» **What you will do**
Set down every line below, word for word.

» **Records provided**
BEGIN
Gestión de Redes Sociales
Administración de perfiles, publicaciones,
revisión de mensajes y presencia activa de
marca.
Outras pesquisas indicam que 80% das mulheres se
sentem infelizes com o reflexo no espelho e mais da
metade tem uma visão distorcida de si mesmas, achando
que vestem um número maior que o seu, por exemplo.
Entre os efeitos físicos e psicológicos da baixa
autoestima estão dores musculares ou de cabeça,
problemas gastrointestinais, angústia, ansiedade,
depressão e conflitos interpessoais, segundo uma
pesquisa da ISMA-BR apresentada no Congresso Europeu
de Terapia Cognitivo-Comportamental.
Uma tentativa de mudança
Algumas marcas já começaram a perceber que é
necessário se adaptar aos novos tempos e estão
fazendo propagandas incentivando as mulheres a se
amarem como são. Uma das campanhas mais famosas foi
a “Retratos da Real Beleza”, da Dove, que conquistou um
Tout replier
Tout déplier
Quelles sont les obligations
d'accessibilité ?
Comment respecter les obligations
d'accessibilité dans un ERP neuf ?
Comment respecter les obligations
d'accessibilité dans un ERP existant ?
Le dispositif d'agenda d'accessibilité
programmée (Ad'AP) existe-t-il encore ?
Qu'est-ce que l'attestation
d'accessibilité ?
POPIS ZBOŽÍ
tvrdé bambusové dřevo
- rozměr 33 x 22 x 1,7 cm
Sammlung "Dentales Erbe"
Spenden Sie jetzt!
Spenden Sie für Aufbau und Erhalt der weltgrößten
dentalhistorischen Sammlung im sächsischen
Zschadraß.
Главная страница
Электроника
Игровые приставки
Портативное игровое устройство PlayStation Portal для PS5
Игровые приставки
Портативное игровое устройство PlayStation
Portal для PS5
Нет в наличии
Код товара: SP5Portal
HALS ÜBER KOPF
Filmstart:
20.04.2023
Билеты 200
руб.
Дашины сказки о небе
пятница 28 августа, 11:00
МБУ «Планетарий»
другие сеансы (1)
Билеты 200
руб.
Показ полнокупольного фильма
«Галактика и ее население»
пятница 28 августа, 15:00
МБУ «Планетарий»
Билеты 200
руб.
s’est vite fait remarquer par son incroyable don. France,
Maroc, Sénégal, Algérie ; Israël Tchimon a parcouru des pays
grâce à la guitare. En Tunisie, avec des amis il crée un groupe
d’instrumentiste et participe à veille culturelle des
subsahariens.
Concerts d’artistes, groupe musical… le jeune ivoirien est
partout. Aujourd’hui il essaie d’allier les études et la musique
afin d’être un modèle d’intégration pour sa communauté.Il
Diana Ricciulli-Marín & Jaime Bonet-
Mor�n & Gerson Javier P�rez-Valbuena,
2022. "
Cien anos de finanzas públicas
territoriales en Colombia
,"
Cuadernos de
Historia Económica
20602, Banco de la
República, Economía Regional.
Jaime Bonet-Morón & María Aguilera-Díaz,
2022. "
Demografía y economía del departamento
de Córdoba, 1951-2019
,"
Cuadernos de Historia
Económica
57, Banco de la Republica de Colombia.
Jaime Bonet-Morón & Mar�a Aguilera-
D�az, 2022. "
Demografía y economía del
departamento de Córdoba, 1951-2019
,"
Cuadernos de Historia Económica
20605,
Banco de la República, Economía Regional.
END
» **Exercise output**
Gestión de Redes Sociales
Administración de perfiles, publicaciones,
revisión de mensajes y presencia activa de
marca.
Outras pesquisas indicam que 80% das mulheres se
sentem infelizes com o reflexo no espelho e mais da
metade tem uma visão distorcida de si mesmas, achando
que vestem um número maior que o seu, por exemplo.
Entre os efeitos físicos e psicológicos da baixa
autoestima estão dores musculares ou de cabeça,
problemas gastrointestinais, angústia, ansiedade,
depressão e conflitos interpessoais, segundo uma
pesquisa da ISMA-BR apresentada no Congresso Europeu
de Terapia Cognitivo-Comportamental.
Uma tentativa de mudança
Algumas marcas já começaram a perceber que é
necessário se adaptar aos novos tempos e estão
fazendo propagandas incentivando as mulheres a se
amarem como são. Uma das campanhas mais famosas foi
a “Retratos da Real Beleza”, da Dove, que conquistou um
Tout replier
Tout déplier
Quelles sont les obligations
d'accessibilité ?
Comment respecter les obligations
d'accessibilité dans un ERP neuf ?
Comment respecter les obligations
d'accessibilité dans un ERP existant ?
Le dispositif d'agenda d'accessibilité
programmée (Ad'AP) existe-t-il encore ?
Qu'est-ce que l'attestation
d'accessibilité ?
POPIS ZBOŽÍ
tvrdé bambusové dřevo
- rozměr 33 x 22 x 1,7 cm
Sammlung "Dentales Erbe"
Spenden Sie jetzt!
Spenden Sie für Aufbau und Erhalt der weltgrößten
dentalhistorischen Sammlung im sächsischen
Zschadraß.
Главная страница
Электроника
Игровые приставки
Портативное игровое устройство PlayStation Portal для PS5
Игровые приставки
Портативное игровое устройство PlayStation
Portal для PS5
Нет в наличии
Код товара: SP5Portal
HALS ÜBER KOPF
Filmstart:
20.04.2023
Билеты 200
руб.
Дашины сказки о небе
пятница 28 августа, 11:00
МБУ «Планетарий»
другие сеансы (1)
Билеты 200
руб.
Показ полнокупольного фильма
«Галактика и ее население»
пятница 28 августа, 15:00
МБУ «Планетарий»
Билеты 200
руб.
s’est vite fait remarquer par son incroyable don. France,
Maroc, Sénégal, Algérie ; Israël Tchimon a parcouru des pays
grâce à la guitare. En Tunisie, avec des amis il crée un groupe
d’instrumentiste et participe à veille culturelle des
subsahariens.
Concerts d’artistes, groupe musical… le jeune ivoirien est
partout. Aujourd’hui il essaie d’allier les études et la musique
afin d’être un modèle d’intégration pour sa communauté.Il
Diana Ricciulli-Marín & Jaime Bonet-
Mor�n & Gerson Javier P�rez-Valbuena,
2022. "
Cien anos de finanzas públicas
territoriales en Colombia
,"
Cuadernos de
Historia Económica
20602, Banco de la
República, Economía Regional.
Jaime Bonet-Morón & María Aguilera-Díaz,
2022. "
Demografía y economía del departamento
de Córdoba, 1951-2019
,"
Cuadernos de Historia
Económica
57, Banco de la Republica de Colombia.
Jaime Bonet-Morón & Mar�a Aguilera-
D�az, 2022. "
Demografía y economía del
departamento de Córdoba, 1951-2019
,"
Cuadernos de Historia Económica
20605,
Banco de la República, Economía Regional.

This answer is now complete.